Which points to a solution. The president already showed us during the pandemic. Remember his explanation for why America had so many COVID-19 cases? We were testing too much. Stop testing, he said, and the numbers go down.
Politicizing health and its slippery slope
So let’s apply that logic here. Worried about autism? Simple. Stop testing for it. No screening. No evaluations. Overnight, the numbers collapse. The president could claim he accomplished what no other president in history has.
It’s brilliant in its simplicity. And you could apply it everywhere. Unemployment? Stop counting jobless claims. Inflation? Don’t measure prices. Suddenly, America is No. 1 across the board. Tremendous numbers. The best numbers.
But here’s where that wink turns serious. I appreciate any president willing to search for root causes. Parents deserve answers. Families want clarity.
The challenge is that these questions need more than gut feelings. They need rigorous science. If there’s a link between common medications and autism, then let’s fund the specific research. Actually fund it.
And Mr. President, if you don’t trust what you might see as the biased liberal elites at Ivy League medical schools? Fine. There are numerous conservative medical institutions that are perfectly capable of conducting rigorous science. Have Baylor, Loma Linda, Wake Forest, or Liberty University conduct the study. Fund them all. Let’s get every perspective. Because when it comes to children’s health, we shouldn’t care about the politics of who finds the answer, just that somebody does.

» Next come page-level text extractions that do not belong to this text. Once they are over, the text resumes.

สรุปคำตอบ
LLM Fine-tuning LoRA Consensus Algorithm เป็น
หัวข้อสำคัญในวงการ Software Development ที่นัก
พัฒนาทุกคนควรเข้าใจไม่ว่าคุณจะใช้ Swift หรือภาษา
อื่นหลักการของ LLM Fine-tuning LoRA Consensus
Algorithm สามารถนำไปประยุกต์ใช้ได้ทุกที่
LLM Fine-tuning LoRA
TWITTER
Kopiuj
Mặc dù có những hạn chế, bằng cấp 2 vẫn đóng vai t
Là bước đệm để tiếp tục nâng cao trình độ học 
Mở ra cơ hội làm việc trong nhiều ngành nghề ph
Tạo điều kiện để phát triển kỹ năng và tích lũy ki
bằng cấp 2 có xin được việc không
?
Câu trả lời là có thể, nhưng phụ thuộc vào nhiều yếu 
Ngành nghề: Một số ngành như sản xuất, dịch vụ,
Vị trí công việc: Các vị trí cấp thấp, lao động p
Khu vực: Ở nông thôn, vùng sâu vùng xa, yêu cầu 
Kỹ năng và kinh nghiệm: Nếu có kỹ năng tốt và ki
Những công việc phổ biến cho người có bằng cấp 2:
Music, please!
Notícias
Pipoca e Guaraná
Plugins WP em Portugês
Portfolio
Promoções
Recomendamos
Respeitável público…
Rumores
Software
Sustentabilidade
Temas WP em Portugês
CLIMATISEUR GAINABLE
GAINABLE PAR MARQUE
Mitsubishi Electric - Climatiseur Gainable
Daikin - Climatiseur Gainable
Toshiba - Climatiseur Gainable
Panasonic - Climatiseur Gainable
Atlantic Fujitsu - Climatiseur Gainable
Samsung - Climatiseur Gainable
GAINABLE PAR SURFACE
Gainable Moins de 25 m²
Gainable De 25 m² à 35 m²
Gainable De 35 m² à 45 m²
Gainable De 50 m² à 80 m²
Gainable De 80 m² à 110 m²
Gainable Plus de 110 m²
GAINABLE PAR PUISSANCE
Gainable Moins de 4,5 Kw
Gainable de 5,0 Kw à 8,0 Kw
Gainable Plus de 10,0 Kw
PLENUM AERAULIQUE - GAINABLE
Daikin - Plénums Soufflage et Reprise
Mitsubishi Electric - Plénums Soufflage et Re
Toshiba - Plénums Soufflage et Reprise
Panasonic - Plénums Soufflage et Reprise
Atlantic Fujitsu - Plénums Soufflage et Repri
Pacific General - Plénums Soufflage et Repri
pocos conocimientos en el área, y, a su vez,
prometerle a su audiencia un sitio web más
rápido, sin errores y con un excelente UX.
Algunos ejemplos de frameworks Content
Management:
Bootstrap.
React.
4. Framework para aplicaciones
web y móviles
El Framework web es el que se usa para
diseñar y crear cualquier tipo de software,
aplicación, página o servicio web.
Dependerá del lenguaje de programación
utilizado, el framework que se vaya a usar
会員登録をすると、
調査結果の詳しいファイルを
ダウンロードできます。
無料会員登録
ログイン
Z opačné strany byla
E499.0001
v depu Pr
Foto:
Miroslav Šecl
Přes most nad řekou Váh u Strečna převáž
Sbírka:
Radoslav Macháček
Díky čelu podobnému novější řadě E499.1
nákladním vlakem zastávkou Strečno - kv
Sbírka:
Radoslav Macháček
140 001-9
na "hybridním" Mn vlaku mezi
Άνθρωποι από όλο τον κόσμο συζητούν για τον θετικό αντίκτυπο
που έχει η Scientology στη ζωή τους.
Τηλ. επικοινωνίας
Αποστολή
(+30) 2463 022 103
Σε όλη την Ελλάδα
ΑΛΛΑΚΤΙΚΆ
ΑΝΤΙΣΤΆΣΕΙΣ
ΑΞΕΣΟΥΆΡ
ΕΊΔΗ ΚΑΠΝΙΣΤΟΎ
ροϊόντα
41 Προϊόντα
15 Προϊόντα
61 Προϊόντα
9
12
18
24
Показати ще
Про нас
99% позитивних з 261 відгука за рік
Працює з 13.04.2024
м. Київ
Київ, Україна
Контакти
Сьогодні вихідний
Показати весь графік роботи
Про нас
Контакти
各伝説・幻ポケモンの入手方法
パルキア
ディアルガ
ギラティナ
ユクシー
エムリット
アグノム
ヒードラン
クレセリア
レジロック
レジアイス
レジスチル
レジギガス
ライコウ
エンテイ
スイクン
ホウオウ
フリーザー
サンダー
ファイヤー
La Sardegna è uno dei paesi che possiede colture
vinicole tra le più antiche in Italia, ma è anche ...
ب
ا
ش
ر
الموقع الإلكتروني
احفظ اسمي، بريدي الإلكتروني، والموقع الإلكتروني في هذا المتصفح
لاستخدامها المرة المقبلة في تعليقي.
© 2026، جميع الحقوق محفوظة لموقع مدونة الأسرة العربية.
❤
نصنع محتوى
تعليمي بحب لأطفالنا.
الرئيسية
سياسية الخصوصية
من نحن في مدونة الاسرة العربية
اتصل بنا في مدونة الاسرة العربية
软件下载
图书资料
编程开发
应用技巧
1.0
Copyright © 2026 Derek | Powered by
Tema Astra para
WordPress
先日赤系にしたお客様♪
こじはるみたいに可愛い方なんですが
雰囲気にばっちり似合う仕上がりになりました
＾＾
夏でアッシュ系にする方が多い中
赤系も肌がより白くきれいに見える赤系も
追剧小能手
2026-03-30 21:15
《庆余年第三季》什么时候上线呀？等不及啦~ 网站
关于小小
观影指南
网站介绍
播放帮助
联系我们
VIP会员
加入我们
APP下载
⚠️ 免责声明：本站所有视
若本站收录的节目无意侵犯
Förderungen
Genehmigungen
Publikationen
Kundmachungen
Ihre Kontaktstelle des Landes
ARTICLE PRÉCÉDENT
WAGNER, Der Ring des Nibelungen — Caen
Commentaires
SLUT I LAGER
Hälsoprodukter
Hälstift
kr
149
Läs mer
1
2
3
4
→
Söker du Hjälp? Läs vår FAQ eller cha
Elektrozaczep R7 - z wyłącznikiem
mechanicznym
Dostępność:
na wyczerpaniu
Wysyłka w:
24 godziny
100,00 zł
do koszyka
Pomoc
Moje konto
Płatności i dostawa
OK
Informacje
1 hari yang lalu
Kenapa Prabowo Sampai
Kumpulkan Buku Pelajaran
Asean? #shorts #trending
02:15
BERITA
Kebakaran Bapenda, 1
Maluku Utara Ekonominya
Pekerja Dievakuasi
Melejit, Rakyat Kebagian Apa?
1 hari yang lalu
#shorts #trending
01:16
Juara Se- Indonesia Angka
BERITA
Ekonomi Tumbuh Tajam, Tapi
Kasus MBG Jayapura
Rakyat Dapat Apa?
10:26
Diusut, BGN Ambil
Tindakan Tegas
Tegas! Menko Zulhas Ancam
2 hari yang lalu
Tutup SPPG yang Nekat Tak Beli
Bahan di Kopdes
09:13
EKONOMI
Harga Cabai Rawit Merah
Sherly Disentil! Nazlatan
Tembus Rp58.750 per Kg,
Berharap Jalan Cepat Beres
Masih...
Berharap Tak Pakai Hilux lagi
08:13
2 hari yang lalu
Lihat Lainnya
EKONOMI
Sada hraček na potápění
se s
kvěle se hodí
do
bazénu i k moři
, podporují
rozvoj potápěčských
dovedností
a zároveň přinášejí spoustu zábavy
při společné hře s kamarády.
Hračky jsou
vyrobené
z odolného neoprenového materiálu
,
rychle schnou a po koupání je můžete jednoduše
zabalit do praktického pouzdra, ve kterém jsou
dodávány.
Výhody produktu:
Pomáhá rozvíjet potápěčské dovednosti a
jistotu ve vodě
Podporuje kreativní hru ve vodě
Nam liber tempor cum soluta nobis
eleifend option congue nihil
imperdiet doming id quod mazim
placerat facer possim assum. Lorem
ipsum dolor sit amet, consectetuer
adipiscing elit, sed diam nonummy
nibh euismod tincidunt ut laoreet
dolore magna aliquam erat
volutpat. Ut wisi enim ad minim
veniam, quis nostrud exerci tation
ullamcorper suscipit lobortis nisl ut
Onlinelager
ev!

Right now, we’re grasping for easy explanations, and that doesn’t help families desperate for clarity.
If the answer really is to “tough it out,” as the president suggests, then maybe that’s the reminder we all need. Tough it out through the noise. Tough it out through the headlines. And tough it out until we get the science families deserve.
Because Tylenol may or may not be the villain here. But presidential prescriptions based on hunches? Those are definitely not the cure.